* Exercise details
Scan the data below. Pull out each line where "source" occurs.

* Input data

________

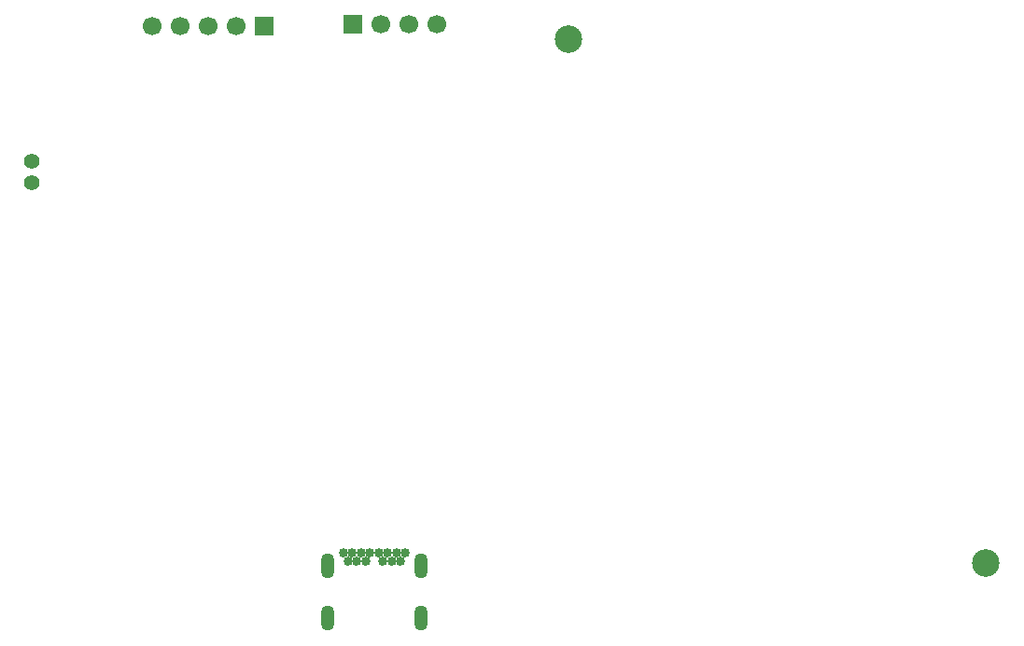
<source format=gbs>
%TF.GenerationSoftware,KiCad,Pcbnew,9.0.2*%
%TF.CreationDate,2025-07-21T02:07:20+05:30*%
%TF.ProjectId,2,322e6b69-6361-4645-9f70-636258585858,rev?*%
%TF.SameCoordinates,Original*%
%TF.FileFunction,Soldermask,Bot*%
%TF.FilePolarity,Negative*%
%FSLAX46Y46*%
G04 Gerber Fmt 4.6, Leading zero omitted, Abs format (unit mm)*
G04 Created by KiCad (PCBNEW 9.0.2) date 2025-07-21 02:07:20*
%MOMM*%
%LPD*%
G01*
G04 APERTURE LIST*
%ADD10C,2.500000*%
%ADD11C,0.854000*%
%ADD12O,1.254000X2.304000*%
%ADD13C,1.700000*%
%ADD14R,1.700000X1.700000*%
%ADD15C,1.412000*%
G04 APERTURE END LIST*
D10*
%TO.C,REF\u002A\u002A*%
X117800000Y-52400000D03*
%TD*%
%TO.C,REF\u002A\u002A*%
X155600000Y-100000000D03*
%TD*%
D11*
%TO.C,J1*%
X102957500Y-99092500D03*
X102557500Y-99802500D03*
X101757500Y-99802500D03*
X101357500Y-99092500D03*
X100957500Y-99802500D03*
X100557500Y-99092500D03*
X99757500Y-99092500D03*
X99357500Y-99802500D03*
X98957500Y-99092500D03*
X98557500Y-99802500D03*
X97757500Y-99802500D03*
X97357500Y-99092500D03*
X102157500Y-99092500D03*
X98157500Y-99092500D03*
D12*
X95887500Y-100242500D03*
X104427500Y-100242500D03*
X95887500Y-104972500D03*
X104427500Y-104972500D03*
%TD*%
D13*
%TO.C,J5*%
X80040000Y-51197500D03*
X82580000Y-51197500D03*
X85120000Y-51197500D03*
X87660000Y-51197500D03*
D14*
X90200000Y-51197500D03*
%TD*%
D13*
%TO.C,J4*%
X105820000Y-51060000D03*
X103280000Y-51060000D03*
X100740000Y-51060000D03*
D14*
X98200000Y-51060000D03*
%TD*%
D15*
%TO.C,MK1*%
X69122500Y-65422500D03*
X69122500Y-63522500D03*
%TD*%
M02*

</source>
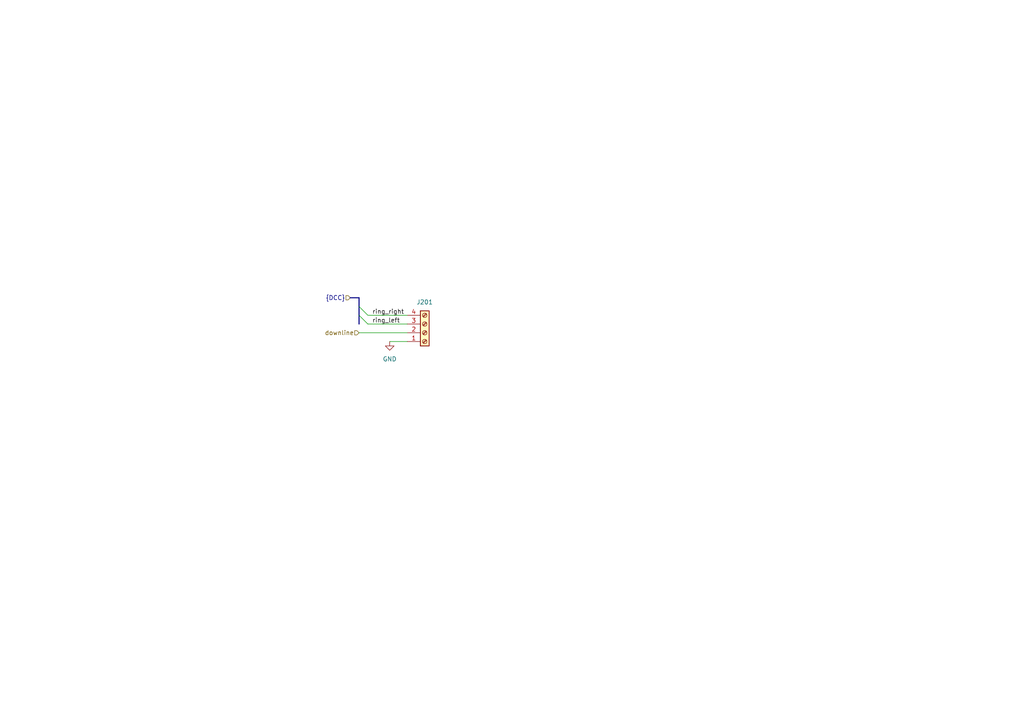
<source format=kicad_sch>
(kicad_sch
	(version 20231120)
	(generator "eeschema")
	(generator_version "8.0")
	(uuid "076cce5f-edd0-4826-b944-bb13041d3819")
	(paper "A4")
	
	(bus_entry
		(at 106.68 91.44)
		(size -2.54 -2.54)
		(stroke
			(width 0)
			(type default)
		)
		(uuid "61a1f066-004e-4fb4-b3c4-05aa32f80939")
	)
	(bus_entry
		(at 106.68 93.98)
		(size -2.54 -2.54)
		(stroke
			(width 0)
			(type default)
		)
		(uuid "eb6177f7-6d65-4026-8dad-89a5d160366f")
	)
	(bus
		(pts
			(xy 104.14 86.36) (xy 104.14 88.9)
		)
		(stroke
			(width 0)
			(type default)
		)
		(uuid "4886e363-391f-406b-b8ac-33ddc331b3a8")
	)
	(wire
		(pts
			(xy 118.11 99.06) (xy 113.03 99.06)
		)
		(stroke
			(width 0)
			(type default)
		)
		(uuid "65e34a4f-42ff-404b-9d93-e34ec19244b6")
	)
	(bus
		(pts
			(xy 104.14 88.9) (xy 104.14 91.44)
		)
		(stroke
			(width 0)
			(type default)
		)
		(uuid "878236bf-d9bd-46e9-bb5b-435122eb86fb")
	)
	(wire
		(pts
			(xy 118.11 93.98) (xy 106.68 93.98)
		)
		(stroke
			(width 0)
			(type default)
		)
		(uuid "9f5cc70e-8026-46f8-a301-4b7051989ab3")
	)
	(wire
		(pts
			(xy 118.11 96.52) (xy 104.14 96.52)
		)
		(stroke
			(width 0)
			(type default)
		)
		(uuid "b2a6b718-2853-4aaf-98e8-5b6382907c9b")
	)
	(wire
		(pts
			(xy 118.11 91.44) (xy 106.68 91.44)
		)
		(stroke
			(width 0)
			(type default)
		)
		(uuid "b5f27459-5c73-4d54-80bb-5b5f33fd53ab")
	)
	(bus
		(pts
			(xy 104.14 91.44) (xy 104.14 93.98)
		)
		(stroke
			(width 0)
			(type default)
		)
		(uuid "fae55191-959c-420d-bb07-e2fbd9790569")
	)
	(bus
		(pts
			(xy 101.6 86.36) (xy 104.14 86.36)
		)
		(stroke
			(width 0)
			(type default)
		)
		(uuid "fc4e376d-3eae-4635-97c4-45ce8a5a7219")
	)
	(label "ring_left"
		(at 107.95 93.98 0)
		(fields_autoplaced yes)
		(effects
			(font
				(size 1.27 1.27)
			)
			(justify left bottom)
		)
		(uuid "90133702-8050-4e36-92ea-4e44488f81ae")
	)
	(label "ring_right"
		(at 107.95 91.44 0)
		(fields_autoplaced yes)
		(effects
			(font
				(size 1.27 1.27)
			)
			(justify left bottom)
		)
		(uuid "dc425846-a22f-43f3-854b-297e115e0e6e")
	)
	(hierarchical_label "downline"
		(shape input)
		(at 104.14 96.52 180)
		(fields_autoplaced yes)
		(effects
			(font
				(size 1.27 1.27)
			)
			(justify right)
		)
		(uuid "50996aa9-9282-4666-b0bf-0ec7c54834ae")
	)
	(hierarchical_label "{DCC}"
		(shape input)
		(at 101.6 86.36 180)
		(fields_autoplaced yes)
		(effects
			(font
				(size 1.27 1.27)
			)
			(justify right)
		)
		(uuid "bb682451-7e71-4d0f-afe8-ee52bcf44ab7")
	)
	(symbol
		(lib_id "power:GND")
		(at 113.03 99.06 0)
		(mirror y)
		(unit 1)
		(exclude_from_sim no)
		(in_bom yes)
		(on_board yes)
		(dnp no)
		(fields_autoplaced yes)
		(uuid "921825ad-5abc-4833-9c12-db3ed6e9a44e")
		(property "Reference" "#PWR0201"
			(at 113.03 105.41 0)
			(effects
				(font
					(size 1.27 1.27)
				)
				(hide yes)
			)
		)
		(property "Value" "GND"
			(at 113.03 104.14 0)
			(effects
				(font
					(size 1.27 1.27)
				)
			)
		)
		(property "Footprint" ""
			(at 113.03 99.06 0)
			(effects
				(font
					(size 1.27 1.27)
				)
				(hide yes)
			)
		)
		(property "Datasheet" ""
			(at 113.03 99.06 0)
			(effects
				(font
					(size 1.27 1.27)
				)
				(hide yes)
			)
		)
		(property "Description" ""
			(at 113.03 99.06 0)
			(effects
				(font
					(size 1.27 1.27)
				)
				(hide yes)
			)
		)
		(pin "1"
			(uuid "6fba5bb1-d526-4baf-a5c6-f3195076ae36")
		)
		(instances
			(project "FY_entry"
				(path "/d6840e75-0ac1-4723-9a45-f819b2cc7de1/b8c4e351-f8ae-471c-885d-3affd7017b05"
					(reference "#PWR0201")
					(unit 1)
				)
				(path "/d6840e75-0ac1-4723-9a45-f819b2cc7de1/4ab29b50-0e73-4beb-af9d-ac6ce7539053"
					(reference "#PWR0301")
					(unit 1)
				)
				(path "/d6840e75-0ac1-4723-9a45-f819b2cc7de1/9683cc50-2435-452e-82af-50cd59507a3c"
					(reference "#PWR0401")
					(unit 1)
				)
				(path "/d6840e75-0ac1-4723-9a45-f819b2cc7de1/b54c79ce-b5c5-46a1-9335-5a00e7be37aa"
					(reference "#PWR0501")
					(unit 1)
				)
				(path "/d6840e75-0ac1-4723-9a45-f819b2cc7de1/24d398d5-4e8d-4b6f-b09b-d9764fb01c61"
					(reference "#PWR0601")
					(unit 1)
				)
				(path "/d6840e75-0ac1-4723-9a45-f819b2cc7de1/68a219a4-bafe-44d4-9b61-9de5e4642e0e"
					(reference "#PWR0701")
					(unit 1)
				)
				(path "/d6840e75-0ac1-4723-9a45-f819b2cc7de1/adb3728e-23f5-46fc-b09d-d2449152ec60"
					(reference "#PWR0801")
					(unit 1)
				)
				(path "/d6840e75-0ac1-4723-9a45-f819b2cc7de1/30d30f52-a9b1-4947-b51d-b79b0d4310ae"
					(reference "#PWR0901")
					(unit 1)
				)
				(path "/d6840e75-0ac1-4723-9a45-f819b2cc7de1/3e2e9de7-ed92-41b5-9efd-da540911b88a"
					(reference "#PWR01101")
					(unit 1)
				)
			)
		)
	)
	(symbol
		(lib_id "Connector:Screw_Terminal_01x04")
		(at 123.19 96.52 0)
		(mirror x)
		(unit 1)
		(exclude_from_sim no)
		(in_bom yes)
		(on_board yes)
		(dnp no)
		(uuid "b4e725fb-d714-498b-b75f-3f62fd7796ce")
		(property "Reference" "J201"
			(at 123.19 87.63 0)
			(effects
				(font
					(size 1.27 1.27)
				)
			)
		)
		(property "Value" "Screw_Terminal_01x04"
			(at 123.19 87.63 0)
			(effects
				(font
					(size 1.27 1.27)
				)
				(hide yes)
			)
		)
		(property "Footprint" "Connector_Phoenix_MC:PhoenixContact_MC_1,5_4-G-3.5_1x04_P3.50mm_Horizontal"
			(at 123.19 96.52 0)
			(effects
				(font
					(size 1.27 1.27)
				)
				(hide yes)
			)
		)
		(property "Datasheet" "~"
			(at 123.19 96.52 0)
			(effects
				(font
					(size 1.27 1.27)
				)
				(hide yes)
			)
		)
		(property "Description" ""
			(at 123.19 96.52 0)
			(effects
				(font
					(size 1.27 1.27)
				)
				(hide yes)
			)
		)
		(pin "1"
			(uuid "26a3a9ac-3dfe-40f6-8f69-839d9e5c38d3")
		)
		(pin "2"
			(uuid "5c714b0f-a685-4a04-a9bf-52af2a1245d4")
		)
		(pin "3"
			(uuid "6dca6ce9-fa0f-4389-9913-d839f2a7ed41")
		)
		(pin "4"
			(uuid "b9d7ff03-159e-44cb-8e9d-3312069bc4dc")
		)
		(instances
			(project "FY_entry"
				(path "/d6840e75-0ac1-4723-9a45-f819b2cc7de1/b8c4e351-f8ae-471c-885d-3affd7017b05"
					(reference "J201")
					(unit 1)
				)
				(path "/d6840e75-0ac1-4723-9a45-f819b2cc7de1/4ab29b50-0e73-4beb-af9d-ac6ce7539053"
					(reference "J301")
					(unit 1)
				)
				(path "/d6840e75-0ac1-4723-9a45-f819b2cc7de1/9683cc50-2435-452e-82af-50cd59507a3c"
					(reference "J401")
					(unit 1)
				)
				(path "/d6840e75-0ac1-4723-9a45-f819b2cc7de1/b54c79ce-b5c5-46a1-9335-5a00e7be37aa"
					(reference "J501")
					(unit 1)
				)
				(path "/d6840e75-0ac1-4723-9a45-f819b2cc7de1/24d398d5-4e8d-4b6f-b09b-d9764fb01c61"
					(reference "J601")
					(unit 1)
				)
				(path "/d6840e75-0ac1-4723-9a45-f819b2cc7de1/68a219a4-bafe-44d4-9b61-9de5e4642e0e"
					(reference "J701")
					(unit 1)
				)
				(path "/d6840e75-0ac1-4723-9a45-f819b2cc7de1/adb3728e-23f5-46fc-b09d-d2449152ec60"
					(reference "J801")
					(unit 1)
				)
				(path "/d6840e75-0ac1-4723-9a45-f819b2cc7de1/30d30f52-a9b1-4947-b51d-b79b0d4310ae"
					(reference "J901")
					(unit 1)
				)
				(path "/d6840e75-0ac1-4723-9a45-f819b2cc7de1/3e2e9de7-ed92-41b5-9efd-da540911b88a"
					(reference "J1101")
					(unit 1)
				)
			)
		)
	)
)

</source>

________

* Answer for the task
<source format=gbs>
</source>
<source format=kicad_sch>
</source>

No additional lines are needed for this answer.